ACTIVITY: Any picture in the records below stays out; return everything else exactly.

EXERCISE DATA:
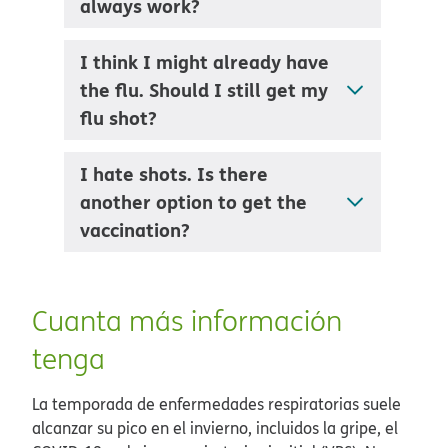
always work?
I think I might already have
the flu. Should I still get my
flu shot?
I hate shots. Is there
another option to get the
vaccination?
Cuanta más información
tenga​​
La temporada de enfermedades respiratorias suele
alcanzar su pico en el invierno, incluidos la gripe, el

SOLUTION TO THIS PROBLEM:
always work?
I think I might already have
the flu. Should I still get my
flu shot?
I hate shots. Is there
another option to get the
vaccination?
Cuanta más información
tenga​​
La temporada de enfermedades respiratorias suele
alcanzar su pico en el invierno, incluidos la gripe, el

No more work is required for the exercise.